We know that research has found that young people with a mentor are
55 percent more likely to attend college and more than twice as likely
to say that they held a leadership position in a club or sports team
than young people without mentors. We also know that people who are
mentored in their youth are 78 percent more likely to volunteer in
their communities than those who are not mentored.
Unfortunately, despite the tremendous growth of the mentoring
movement in America over the past 25 years, 1 in 3 young people,
including 9 million at-risk youth, will still reach adulthood without
having a mentor of any kind. This mentoring gap isolates these young
people from the meaningful connections to adults that would help them
to grow and succeed. Furthermore, young people are not the only ones
who gain from a mentoring relationship. While mentoring empowers our
children and sets them on the path to success, it also deeply enriches
the lives of the adults who are partnered with them. As a mentor
myself, I can attest to this profound benefit.
MENTOR has been a leader in the development of best practices to
assist mentoring organizations across the country in improving their
program quality. MENTOR and its network of affiliate Mentoring
Partnerships has set the bar for quality in practice and has
strengthened the mentoring field's capacity to deliver on the promise
of mentoring.
It is clear that, in the last quarter century, MENTOR, under the
leadership of its volunteer board and founders, has done tremendous
work championing the advancement of mentoring practice and fostering
the growth of the mentoring movement. Therefore, I ask that my
colleagues join me in recognizing the accomplishments of this
remarkable organization in expanding the quality and availability of
mentoring for all young people in the United States, in honoring the
service and leadership of MENTOR cofounders Geoffrey T. Boisi and
Raymond G. Chambers and their dedication to America's youth, and in
encouraging Americans to discover just how rewarding mentoring can be
through volunteering with their local mentoring organization.

Segmentation dataset excerpts:
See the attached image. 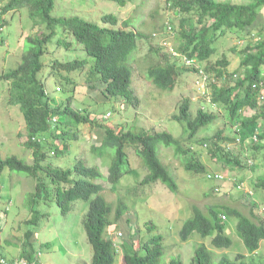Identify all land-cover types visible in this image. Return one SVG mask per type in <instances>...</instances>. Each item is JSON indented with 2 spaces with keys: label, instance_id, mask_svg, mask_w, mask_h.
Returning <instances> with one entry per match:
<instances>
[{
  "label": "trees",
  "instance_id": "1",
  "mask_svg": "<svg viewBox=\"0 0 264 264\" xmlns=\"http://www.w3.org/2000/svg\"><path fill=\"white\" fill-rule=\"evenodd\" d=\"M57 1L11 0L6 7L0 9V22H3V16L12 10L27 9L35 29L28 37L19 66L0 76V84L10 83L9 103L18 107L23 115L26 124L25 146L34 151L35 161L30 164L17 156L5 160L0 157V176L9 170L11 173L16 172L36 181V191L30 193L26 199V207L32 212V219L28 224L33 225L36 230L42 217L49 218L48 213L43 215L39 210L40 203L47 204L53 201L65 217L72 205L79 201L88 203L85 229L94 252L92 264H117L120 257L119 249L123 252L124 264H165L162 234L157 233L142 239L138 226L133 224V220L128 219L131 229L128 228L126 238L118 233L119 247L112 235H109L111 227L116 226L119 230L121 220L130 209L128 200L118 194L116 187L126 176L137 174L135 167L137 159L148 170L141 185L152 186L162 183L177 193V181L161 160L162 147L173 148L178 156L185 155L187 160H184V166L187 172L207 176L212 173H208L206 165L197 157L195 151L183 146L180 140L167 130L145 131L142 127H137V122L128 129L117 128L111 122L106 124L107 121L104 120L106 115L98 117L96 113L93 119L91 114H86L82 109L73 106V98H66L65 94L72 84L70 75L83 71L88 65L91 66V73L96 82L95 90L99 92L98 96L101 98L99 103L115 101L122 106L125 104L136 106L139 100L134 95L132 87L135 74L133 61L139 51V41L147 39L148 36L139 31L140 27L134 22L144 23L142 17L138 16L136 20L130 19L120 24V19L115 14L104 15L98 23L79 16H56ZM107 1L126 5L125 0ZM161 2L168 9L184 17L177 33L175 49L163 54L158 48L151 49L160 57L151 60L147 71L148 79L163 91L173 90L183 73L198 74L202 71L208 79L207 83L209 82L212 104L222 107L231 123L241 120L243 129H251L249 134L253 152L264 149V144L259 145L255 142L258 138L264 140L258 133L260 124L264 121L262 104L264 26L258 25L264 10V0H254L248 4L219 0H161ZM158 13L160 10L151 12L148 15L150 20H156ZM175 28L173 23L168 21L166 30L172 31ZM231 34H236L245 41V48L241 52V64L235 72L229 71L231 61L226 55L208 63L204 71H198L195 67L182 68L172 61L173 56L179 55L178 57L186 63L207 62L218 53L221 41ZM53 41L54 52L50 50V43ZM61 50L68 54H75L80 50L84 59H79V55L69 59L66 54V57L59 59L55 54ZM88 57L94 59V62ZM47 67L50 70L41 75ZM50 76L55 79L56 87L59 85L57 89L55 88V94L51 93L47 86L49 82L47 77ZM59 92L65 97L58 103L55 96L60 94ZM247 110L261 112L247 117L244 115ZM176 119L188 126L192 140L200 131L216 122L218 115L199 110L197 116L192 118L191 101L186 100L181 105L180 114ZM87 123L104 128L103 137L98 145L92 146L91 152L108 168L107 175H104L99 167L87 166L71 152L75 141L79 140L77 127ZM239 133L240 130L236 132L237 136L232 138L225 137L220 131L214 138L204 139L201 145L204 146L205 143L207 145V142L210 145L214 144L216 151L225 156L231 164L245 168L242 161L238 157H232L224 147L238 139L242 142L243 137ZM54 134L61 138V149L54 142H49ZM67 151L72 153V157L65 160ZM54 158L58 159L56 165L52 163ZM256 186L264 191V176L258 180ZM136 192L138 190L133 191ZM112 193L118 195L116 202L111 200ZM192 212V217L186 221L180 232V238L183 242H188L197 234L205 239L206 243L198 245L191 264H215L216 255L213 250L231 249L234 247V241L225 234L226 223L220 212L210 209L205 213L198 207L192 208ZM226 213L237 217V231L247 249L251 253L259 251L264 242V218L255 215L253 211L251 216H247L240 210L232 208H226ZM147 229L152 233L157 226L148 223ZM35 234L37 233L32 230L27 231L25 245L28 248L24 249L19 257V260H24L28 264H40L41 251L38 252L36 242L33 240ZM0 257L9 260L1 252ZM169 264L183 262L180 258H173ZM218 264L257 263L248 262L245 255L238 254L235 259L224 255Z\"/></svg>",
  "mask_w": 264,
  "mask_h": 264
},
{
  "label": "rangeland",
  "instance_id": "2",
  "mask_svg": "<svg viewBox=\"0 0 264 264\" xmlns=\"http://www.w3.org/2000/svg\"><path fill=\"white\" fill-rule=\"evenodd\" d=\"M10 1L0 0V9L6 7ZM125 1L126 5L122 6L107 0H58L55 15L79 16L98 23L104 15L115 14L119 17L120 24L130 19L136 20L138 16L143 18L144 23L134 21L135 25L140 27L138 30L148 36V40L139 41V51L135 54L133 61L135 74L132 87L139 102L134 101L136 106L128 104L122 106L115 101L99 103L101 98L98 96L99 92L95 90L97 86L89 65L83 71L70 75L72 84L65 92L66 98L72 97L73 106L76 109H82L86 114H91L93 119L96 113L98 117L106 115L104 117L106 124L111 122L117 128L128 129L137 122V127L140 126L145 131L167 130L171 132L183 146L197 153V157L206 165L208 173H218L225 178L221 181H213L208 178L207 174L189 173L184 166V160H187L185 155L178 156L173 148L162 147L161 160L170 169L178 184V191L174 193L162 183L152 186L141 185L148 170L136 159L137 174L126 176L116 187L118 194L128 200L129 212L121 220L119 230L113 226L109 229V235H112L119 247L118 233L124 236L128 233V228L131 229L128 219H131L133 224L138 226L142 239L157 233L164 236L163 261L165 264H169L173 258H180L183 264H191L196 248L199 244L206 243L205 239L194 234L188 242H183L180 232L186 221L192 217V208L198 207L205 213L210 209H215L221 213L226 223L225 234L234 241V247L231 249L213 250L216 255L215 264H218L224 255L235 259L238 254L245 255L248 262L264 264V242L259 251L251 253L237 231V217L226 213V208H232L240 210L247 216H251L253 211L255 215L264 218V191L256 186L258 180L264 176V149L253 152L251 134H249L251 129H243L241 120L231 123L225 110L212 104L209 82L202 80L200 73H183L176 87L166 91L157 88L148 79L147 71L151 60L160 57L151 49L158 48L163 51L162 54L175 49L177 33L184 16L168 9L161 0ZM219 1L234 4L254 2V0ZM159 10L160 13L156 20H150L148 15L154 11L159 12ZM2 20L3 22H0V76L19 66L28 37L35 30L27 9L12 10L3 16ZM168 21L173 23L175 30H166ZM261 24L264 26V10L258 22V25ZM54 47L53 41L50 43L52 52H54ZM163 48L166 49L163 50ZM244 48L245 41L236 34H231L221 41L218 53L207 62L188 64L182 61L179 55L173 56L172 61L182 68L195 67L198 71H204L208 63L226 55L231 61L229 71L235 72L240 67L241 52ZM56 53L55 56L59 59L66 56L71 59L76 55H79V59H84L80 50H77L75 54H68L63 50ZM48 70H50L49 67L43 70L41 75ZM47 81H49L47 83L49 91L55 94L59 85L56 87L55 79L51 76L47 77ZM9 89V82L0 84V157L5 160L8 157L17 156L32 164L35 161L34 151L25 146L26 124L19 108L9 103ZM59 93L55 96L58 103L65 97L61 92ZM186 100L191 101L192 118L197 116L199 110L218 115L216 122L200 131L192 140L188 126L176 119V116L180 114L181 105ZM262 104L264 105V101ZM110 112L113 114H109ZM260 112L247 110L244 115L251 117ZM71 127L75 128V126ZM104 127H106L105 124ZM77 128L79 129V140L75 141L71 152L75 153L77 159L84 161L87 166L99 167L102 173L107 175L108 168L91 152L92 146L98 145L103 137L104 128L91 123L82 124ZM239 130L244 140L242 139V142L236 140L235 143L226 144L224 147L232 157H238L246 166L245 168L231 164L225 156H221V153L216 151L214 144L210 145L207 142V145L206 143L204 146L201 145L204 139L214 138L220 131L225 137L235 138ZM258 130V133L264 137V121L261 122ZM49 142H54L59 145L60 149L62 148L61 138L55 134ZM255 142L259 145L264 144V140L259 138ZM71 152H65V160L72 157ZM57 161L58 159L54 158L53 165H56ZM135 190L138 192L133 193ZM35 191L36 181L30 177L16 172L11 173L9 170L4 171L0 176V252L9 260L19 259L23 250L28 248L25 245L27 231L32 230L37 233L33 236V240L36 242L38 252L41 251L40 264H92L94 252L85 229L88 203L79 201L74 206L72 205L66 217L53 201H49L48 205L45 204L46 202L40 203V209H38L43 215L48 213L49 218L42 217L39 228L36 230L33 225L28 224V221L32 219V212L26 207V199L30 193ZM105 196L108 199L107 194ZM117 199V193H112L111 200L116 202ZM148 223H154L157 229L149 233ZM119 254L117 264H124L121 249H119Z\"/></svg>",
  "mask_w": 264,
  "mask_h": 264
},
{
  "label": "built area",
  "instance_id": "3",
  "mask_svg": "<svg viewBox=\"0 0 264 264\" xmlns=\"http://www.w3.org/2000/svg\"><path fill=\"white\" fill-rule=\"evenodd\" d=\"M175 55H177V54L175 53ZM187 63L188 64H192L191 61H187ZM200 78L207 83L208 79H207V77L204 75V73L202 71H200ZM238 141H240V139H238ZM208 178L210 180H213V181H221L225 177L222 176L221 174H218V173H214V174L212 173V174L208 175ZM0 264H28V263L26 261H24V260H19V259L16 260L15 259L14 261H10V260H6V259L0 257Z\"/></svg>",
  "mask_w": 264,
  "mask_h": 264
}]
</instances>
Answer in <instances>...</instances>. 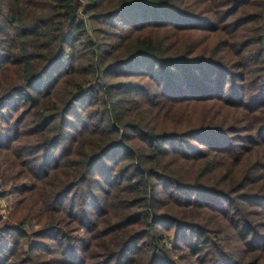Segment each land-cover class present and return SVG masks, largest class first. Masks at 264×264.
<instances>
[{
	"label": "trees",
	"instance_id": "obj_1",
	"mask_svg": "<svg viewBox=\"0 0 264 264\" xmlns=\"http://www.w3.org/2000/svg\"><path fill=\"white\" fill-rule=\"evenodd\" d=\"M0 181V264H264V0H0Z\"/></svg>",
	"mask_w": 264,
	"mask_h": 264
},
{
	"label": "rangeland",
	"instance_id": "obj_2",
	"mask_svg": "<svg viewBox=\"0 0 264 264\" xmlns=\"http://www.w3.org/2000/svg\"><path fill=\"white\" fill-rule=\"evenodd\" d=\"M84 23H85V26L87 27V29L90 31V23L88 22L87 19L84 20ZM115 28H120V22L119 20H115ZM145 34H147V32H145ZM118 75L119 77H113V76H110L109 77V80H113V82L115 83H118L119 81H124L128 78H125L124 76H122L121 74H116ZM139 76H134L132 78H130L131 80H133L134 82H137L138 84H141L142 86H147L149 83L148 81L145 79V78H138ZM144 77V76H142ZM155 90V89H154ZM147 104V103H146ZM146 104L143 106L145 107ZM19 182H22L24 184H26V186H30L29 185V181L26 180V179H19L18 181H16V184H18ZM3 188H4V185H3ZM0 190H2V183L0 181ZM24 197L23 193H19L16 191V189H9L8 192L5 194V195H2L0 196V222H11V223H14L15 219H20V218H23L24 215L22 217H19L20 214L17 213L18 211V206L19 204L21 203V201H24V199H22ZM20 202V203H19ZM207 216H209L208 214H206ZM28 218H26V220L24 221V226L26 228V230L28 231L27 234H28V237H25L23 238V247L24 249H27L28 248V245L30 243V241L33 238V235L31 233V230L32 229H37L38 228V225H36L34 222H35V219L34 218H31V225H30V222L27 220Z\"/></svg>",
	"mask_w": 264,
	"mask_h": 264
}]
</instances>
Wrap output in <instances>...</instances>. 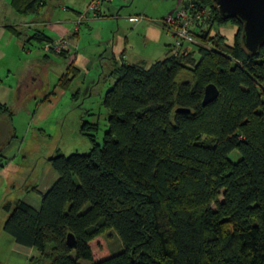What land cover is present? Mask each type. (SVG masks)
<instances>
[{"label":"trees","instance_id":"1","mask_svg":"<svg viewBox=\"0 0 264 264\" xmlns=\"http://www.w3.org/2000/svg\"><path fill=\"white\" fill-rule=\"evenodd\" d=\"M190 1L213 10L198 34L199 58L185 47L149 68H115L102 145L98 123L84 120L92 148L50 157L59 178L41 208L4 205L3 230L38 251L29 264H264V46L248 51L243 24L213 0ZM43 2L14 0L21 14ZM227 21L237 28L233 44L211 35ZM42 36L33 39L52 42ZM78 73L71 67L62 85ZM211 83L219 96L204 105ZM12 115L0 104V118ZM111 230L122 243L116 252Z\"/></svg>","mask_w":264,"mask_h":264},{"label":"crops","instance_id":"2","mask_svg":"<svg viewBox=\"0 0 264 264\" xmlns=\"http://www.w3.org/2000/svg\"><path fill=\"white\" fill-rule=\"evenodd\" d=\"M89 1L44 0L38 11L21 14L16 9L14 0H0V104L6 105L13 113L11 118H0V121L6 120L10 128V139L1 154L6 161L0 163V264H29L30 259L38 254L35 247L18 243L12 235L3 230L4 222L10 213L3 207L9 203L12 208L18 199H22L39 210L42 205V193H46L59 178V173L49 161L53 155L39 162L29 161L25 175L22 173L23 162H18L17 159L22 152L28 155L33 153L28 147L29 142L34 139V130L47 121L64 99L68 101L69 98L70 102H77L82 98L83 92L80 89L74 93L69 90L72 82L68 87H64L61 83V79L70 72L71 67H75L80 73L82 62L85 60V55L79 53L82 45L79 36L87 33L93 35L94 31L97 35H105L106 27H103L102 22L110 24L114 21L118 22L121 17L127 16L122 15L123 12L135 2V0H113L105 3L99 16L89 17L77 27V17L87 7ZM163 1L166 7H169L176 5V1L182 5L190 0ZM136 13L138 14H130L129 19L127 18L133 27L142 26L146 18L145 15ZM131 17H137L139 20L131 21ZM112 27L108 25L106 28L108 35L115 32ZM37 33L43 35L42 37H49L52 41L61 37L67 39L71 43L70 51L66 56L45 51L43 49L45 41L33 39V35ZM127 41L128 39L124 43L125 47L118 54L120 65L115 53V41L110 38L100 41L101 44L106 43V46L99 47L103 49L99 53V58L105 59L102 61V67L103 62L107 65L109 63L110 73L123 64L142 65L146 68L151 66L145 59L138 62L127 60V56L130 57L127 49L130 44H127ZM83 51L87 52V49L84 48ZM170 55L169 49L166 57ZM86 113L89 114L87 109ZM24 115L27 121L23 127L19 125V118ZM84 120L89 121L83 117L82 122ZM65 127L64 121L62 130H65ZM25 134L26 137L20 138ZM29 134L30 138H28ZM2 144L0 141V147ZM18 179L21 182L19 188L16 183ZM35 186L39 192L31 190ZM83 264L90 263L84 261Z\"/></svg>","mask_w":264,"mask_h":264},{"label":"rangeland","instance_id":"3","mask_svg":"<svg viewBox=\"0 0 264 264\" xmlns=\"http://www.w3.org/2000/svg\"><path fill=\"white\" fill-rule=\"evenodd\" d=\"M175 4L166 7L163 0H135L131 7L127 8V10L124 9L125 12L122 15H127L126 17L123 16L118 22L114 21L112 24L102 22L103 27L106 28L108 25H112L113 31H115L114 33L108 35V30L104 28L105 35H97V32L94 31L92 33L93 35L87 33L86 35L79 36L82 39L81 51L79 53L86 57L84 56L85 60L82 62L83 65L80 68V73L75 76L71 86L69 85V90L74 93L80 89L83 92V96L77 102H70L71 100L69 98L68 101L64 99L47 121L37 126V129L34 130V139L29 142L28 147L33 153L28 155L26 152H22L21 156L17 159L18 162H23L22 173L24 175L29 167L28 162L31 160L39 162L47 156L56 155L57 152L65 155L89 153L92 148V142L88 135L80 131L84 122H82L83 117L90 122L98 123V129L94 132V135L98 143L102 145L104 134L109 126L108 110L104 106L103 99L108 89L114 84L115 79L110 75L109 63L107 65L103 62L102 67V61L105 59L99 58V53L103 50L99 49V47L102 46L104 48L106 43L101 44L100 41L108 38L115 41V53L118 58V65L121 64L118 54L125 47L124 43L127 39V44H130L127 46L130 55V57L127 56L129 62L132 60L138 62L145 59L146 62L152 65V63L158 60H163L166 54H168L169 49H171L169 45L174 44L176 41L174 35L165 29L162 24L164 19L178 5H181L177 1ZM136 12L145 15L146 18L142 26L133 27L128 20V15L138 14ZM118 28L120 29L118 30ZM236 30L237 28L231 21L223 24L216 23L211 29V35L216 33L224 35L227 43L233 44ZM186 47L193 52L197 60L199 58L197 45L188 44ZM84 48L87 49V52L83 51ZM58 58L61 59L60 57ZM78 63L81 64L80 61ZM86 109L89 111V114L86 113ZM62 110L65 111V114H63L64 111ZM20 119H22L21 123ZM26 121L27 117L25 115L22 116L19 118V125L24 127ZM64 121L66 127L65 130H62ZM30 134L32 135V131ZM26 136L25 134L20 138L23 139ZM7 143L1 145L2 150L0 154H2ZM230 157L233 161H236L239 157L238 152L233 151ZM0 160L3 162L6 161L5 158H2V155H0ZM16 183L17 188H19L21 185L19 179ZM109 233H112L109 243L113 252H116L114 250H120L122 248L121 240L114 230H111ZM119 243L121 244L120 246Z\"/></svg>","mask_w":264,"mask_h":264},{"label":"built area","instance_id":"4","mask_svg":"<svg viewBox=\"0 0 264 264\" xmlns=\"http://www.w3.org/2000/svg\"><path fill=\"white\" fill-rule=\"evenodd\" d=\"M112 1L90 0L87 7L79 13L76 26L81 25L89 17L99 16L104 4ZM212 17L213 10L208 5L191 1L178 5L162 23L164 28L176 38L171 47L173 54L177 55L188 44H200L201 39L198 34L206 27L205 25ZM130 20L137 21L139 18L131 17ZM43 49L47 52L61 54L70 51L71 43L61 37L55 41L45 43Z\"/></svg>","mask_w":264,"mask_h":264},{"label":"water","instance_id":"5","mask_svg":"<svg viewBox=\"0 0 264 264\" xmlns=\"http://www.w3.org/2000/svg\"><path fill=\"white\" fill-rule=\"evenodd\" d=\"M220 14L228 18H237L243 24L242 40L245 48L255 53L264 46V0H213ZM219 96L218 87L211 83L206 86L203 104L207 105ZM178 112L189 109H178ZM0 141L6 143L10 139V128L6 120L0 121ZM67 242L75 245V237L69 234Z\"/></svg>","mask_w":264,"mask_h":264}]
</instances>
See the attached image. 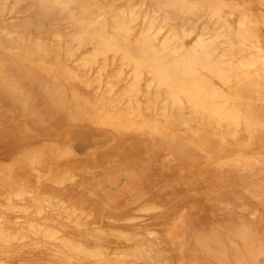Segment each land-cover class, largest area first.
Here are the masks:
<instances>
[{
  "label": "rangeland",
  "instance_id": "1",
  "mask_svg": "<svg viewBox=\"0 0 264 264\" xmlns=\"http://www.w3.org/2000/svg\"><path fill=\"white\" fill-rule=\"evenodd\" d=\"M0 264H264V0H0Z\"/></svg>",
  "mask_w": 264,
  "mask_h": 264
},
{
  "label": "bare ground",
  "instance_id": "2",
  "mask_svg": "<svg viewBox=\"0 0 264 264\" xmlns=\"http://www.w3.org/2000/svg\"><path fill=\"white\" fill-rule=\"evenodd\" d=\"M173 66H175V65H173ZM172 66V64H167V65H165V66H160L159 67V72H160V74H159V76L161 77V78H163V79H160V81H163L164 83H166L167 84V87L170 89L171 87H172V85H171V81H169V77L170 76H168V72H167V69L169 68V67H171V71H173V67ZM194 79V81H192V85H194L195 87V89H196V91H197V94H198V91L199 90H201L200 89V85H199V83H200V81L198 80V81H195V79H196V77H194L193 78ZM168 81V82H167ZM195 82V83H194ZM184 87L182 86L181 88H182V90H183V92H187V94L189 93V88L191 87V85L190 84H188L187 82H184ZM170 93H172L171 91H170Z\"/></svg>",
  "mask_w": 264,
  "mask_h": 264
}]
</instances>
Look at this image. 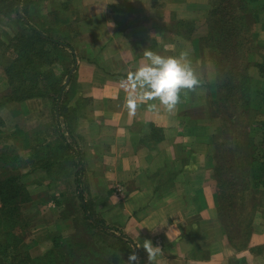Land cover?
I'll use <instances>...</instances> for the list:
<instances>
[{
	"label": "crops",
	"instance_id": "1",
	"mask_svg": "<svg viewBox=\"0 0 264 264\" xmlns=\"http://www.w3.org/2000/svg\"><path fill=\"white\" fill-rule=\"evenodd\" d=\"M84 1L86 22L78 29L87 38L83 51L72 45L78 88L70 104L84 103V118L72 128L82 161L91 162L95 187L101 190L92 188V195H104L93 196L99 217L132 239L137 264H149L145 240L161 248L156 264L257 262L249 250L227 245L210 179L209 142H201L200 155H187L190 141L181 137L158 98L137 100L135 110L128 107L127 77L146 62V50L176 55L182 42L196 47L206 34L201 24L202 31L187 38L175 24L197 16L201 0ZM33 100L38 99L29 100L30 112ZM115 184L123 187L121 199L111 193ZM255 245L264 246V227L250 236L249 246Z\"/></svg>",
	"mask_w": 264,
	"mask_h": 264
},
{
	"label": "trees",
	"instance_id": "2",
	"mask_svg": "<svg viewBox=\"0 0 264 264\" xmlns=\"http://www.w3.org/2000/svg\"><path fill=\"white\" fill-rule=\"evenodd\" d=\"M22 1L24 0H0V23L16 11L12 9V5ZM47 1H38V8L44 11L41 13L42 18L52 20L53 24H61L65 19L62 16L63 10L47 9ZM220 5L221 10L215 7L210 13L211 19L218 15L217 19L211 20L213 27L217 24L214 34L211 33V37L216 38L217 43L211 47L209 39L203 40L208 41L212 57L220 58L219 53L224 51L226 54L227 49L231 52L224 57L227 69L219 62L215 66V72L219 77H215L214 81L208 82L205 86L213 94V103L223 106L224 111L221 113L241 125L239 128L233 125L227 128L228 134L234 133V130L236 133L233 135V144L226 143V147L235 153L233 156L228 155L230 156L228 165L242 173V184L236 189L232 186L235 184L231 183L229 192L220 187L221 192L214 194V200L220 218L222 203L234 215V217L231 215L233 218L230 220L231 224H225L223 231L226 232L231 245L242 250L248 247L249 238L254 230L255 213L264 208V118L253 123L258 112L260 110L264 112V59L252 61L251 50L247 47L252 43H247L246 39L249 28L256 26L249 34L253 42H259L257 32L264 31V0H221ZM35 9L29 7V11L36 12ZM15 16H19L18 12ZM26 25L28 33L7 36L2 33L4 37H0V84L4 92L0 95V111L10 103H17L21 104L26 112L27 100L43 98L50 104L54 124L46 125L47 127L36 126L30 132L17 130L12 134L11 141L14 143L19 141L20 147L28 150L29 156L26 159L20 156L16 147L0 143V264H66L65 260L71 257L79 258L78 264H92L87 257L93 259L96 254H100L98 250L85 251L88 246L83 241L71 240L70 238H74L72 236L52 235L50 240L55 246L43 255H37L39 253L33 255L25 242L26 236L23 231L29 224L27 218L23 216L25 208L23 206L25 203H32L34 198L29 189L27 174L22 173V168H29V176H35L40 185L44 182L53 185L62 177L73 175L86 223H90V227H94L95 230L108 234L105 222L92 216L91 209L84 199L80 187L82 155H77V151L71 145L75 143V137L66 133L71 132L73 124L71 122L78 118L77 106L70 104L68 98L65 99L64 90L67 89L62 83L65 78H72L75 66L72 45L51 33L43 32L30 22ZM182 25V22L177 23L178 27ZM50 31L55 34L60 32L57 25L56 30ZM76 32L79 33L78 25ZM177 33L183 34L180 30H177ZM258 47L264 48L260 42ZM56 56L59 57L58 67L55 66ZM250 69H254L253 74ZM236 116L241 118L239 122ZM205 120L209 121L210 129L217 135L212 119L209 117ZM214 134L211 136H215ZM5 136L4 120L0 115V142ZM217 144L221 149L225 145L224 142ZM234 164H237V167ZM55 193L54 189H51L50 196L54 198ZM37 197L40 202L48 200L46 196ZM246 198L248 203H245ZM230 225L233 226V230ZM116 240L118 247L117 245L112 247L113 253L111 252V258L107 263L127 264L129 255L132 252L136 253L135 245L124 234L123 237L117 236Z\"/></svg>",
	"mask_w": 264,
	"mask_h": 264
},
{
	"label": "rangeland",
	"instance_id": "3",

• TASK OBJECTIVE: Shorten the paragraph in the mentoring text that begins "MENTOR has been a leader", keeping its main facts.

• ANSWER TO THIS EXERCISE: MENTOR has led the development of best practices that help mentoring organizations nationwide improve program quality. Together with its affiliate Mentoring Partnerships, it has set the standard for quality and strengthened the field's ability to deliver on mentoring's promise.